(Data extracted from a collection)
------------------------------

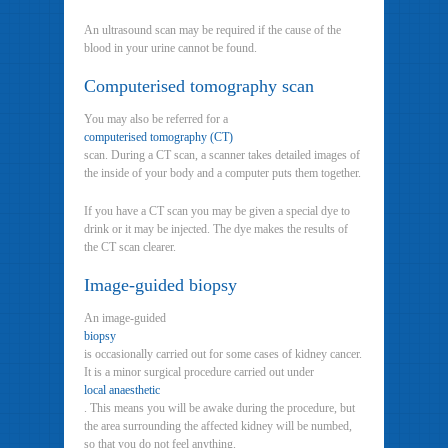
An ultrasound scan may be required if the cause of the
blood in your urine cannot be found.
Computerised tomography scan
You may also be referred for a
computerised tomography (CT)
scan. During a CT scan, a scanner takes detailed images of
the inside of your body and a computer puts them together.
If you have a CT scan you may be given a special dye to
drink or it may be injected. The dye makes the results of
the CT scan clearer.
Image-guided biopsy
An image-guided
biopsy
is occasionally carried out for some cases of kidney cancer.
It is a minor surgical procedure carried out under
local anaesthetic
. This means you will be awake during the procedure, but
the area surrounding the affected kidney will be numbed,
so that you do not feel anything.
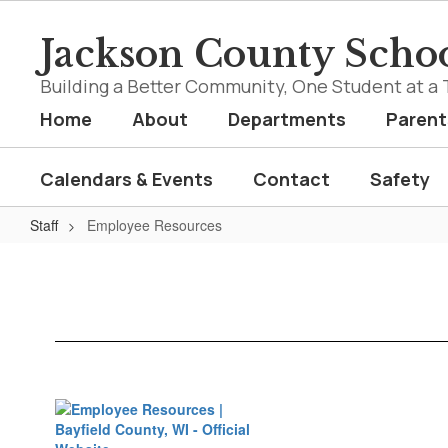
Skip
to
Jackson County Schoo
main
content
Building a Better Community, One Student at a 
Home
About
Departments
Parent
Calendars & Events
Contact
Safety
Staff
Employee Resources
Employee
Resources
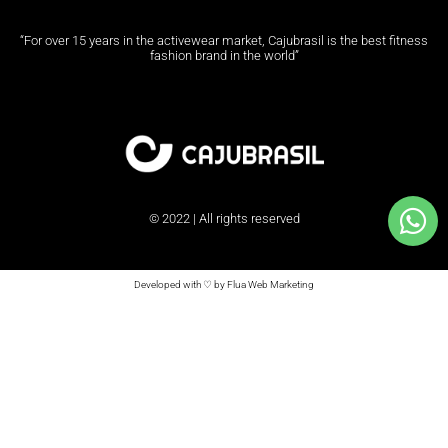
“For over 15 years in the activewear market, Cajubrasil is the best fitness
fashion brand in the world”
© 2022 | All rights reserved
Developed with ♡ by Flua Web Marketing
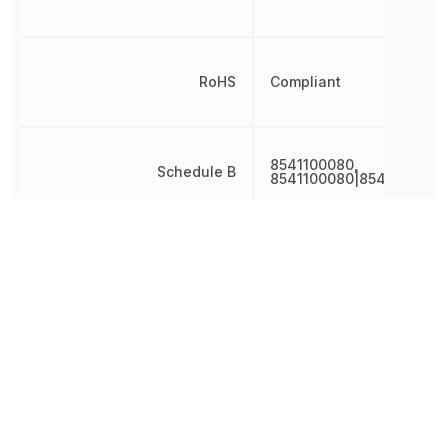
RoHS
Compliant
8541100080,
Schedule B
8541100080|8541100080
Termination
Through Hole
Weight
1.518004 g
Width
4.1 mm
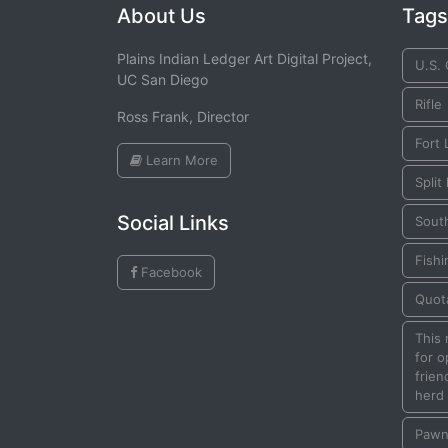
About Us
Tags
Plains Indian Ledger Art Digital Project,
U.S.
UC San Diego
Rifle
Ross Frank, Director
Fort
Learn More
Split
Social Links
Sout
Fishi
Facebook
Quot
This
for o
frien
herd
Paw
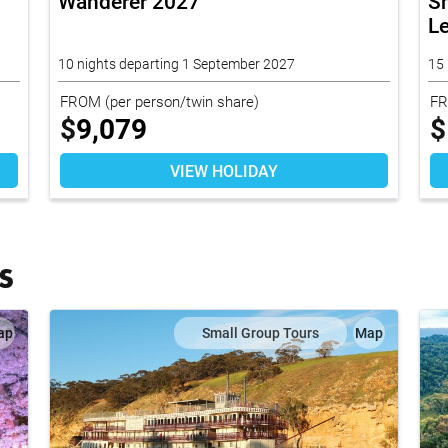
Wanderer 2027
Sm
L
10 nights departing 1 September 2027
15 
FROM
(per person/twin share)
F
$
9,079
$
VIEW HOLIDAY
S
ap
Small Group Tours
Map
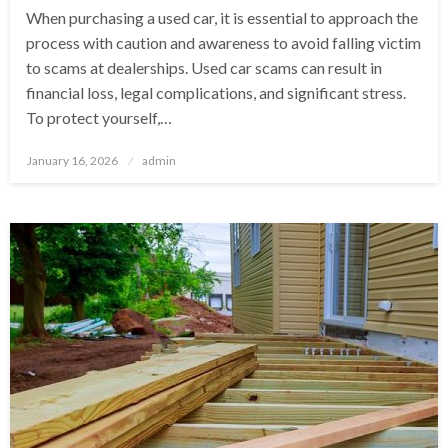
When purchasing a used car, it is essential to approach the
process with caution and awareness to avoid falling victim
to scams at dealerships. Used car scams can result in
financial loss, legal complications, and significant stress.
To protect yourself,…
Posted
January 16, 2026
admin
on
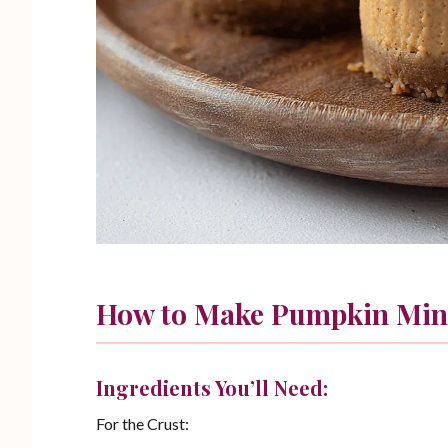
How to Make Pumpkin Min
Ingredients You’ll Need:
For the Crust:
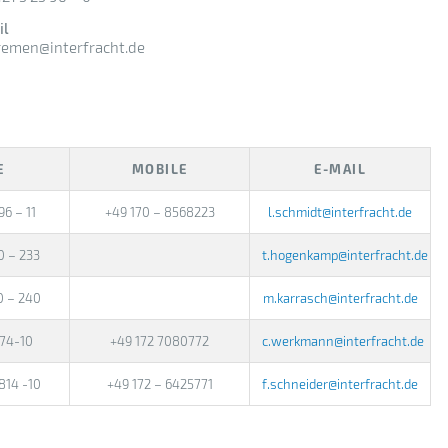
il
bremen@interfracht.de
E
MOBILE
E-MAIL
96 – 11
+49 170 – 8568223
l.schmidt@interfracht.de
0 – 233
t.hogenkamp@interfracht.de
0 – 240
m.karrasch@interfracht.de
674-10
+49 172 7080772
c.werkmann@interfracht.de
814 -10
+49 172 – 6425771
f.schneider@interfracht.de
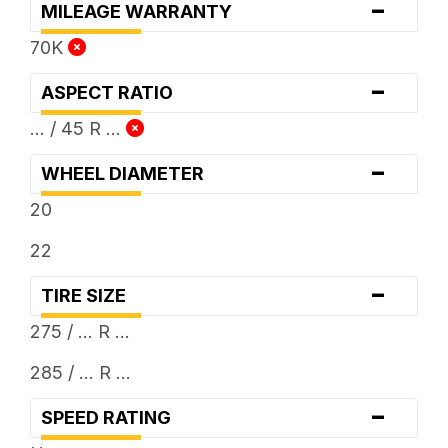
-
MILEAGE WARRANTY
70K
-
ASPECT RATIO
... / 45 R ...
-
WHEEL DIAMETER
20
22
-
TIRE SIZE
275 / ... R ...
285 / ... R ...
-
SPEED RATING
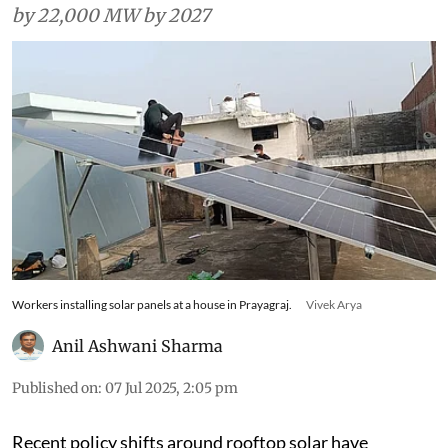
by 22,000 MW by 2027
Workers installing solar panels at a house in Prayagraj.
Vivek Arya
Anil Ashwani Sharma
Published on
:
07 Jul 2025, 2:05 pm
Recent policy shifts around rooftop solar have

------------------------------

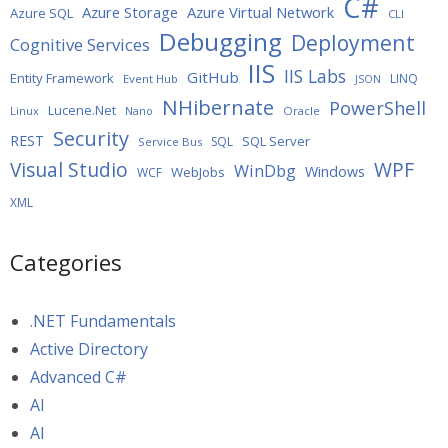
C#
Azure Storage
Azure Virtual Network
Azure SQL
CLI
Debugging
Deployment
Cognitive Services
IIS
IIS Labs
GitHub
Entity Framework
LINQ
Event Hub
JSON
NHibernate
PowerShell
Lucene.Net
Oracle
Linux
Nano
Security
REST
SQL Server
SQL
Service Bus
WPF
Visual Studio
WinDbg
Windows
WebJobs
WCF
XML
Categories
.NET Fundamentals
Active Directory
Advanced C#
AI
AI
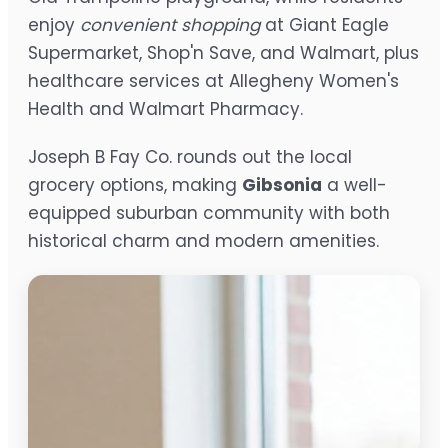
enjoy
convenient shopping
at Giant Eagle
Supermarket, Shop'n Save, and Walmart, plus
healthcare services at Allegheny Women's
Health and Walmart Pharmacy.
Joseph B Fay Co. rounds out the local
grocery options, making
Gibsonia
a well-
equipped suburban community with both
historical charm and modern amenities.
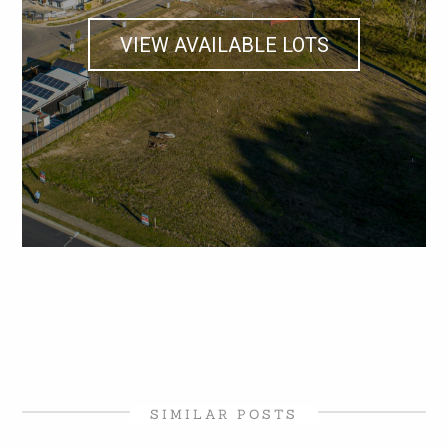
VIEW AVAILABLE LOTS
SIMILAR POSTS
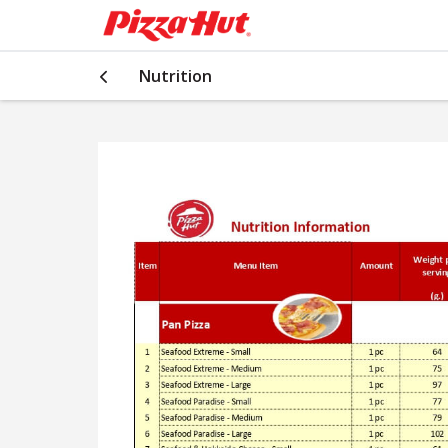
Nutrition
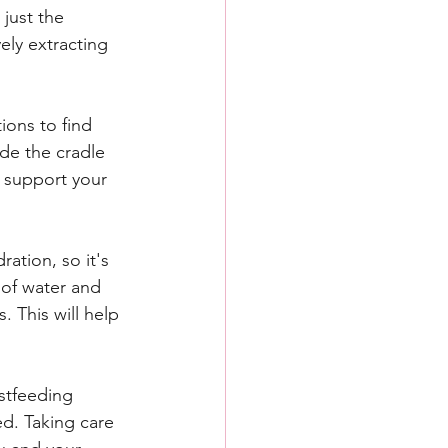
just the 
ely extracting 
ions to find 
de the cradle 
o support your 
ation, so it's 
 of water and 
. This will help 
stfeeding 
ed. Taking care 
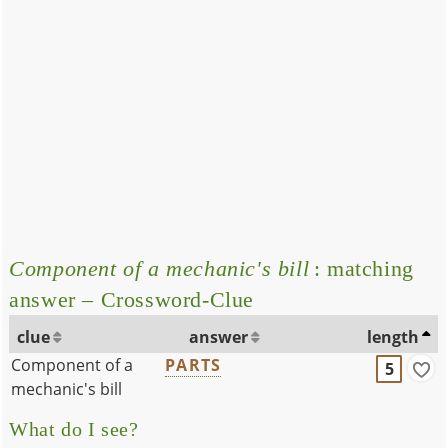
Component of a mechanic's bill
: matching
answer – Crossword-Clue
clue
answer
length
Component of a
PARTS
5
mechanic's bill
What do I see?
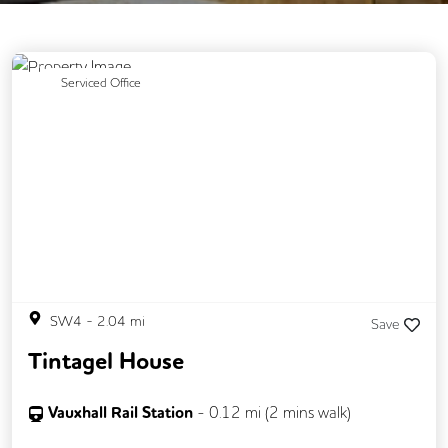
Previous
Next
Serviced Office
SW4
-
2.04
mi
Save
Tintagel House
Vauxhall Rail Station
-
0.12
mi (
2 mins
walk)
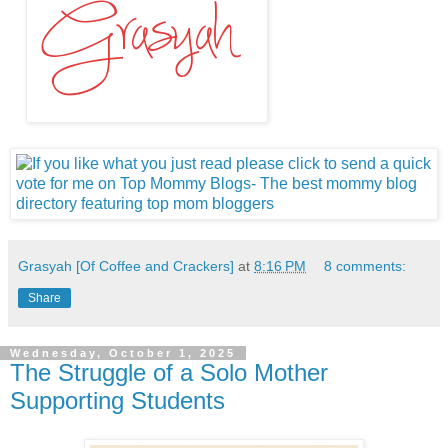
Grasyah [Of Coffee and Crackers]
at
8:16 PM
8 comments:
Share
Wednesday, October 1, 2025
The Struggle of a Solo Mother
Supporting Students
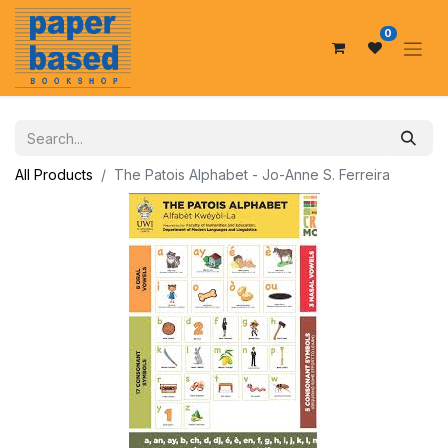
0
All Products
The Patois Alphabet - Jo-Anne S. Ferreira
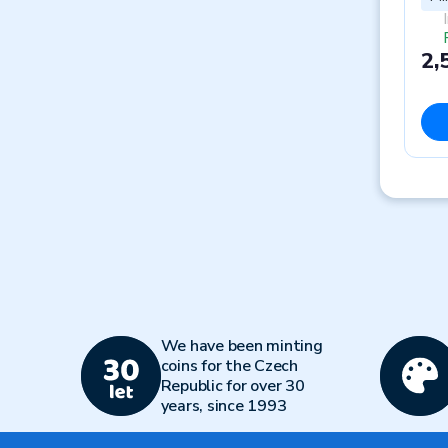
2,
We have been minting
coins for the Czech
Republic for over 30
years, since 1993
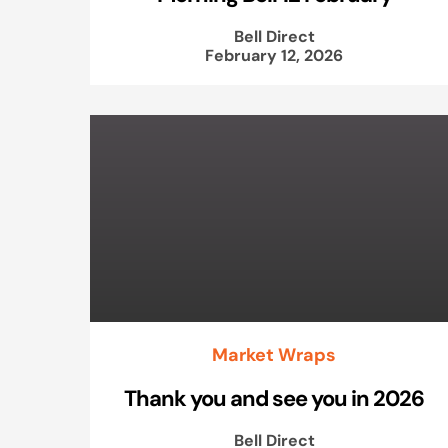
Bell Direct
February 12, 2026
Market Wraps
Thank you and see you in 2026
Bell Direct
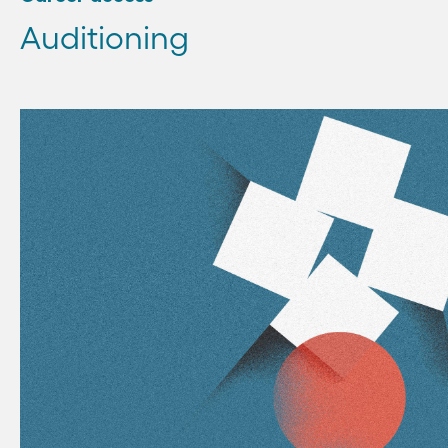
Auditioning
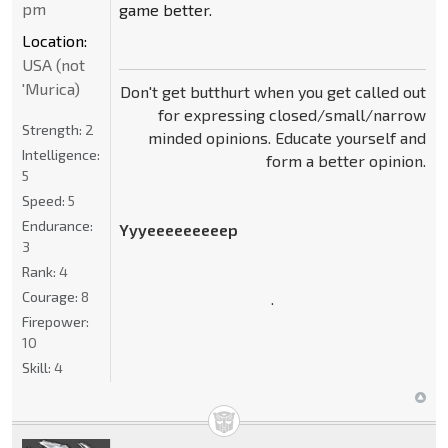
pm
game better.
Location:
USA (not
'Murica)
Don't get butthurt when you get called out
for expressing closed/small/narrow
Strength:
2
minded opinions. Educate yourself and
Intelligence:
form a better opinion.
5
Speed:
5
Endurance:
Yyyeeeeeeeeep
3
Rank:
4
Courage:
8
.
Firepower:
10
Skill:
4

------------------------------

▶ _Required work_
Check each line above for the string "interfracht", then copy the ones that have it.

▶ _Task output_
bremen@interfracht.de
l.schmidt@interfracht.de
t.hogenkamp@interfracht.de
m.karrasch@interfracht.de
c.werkmann@interfracht.de
f.schneider@interfracht.de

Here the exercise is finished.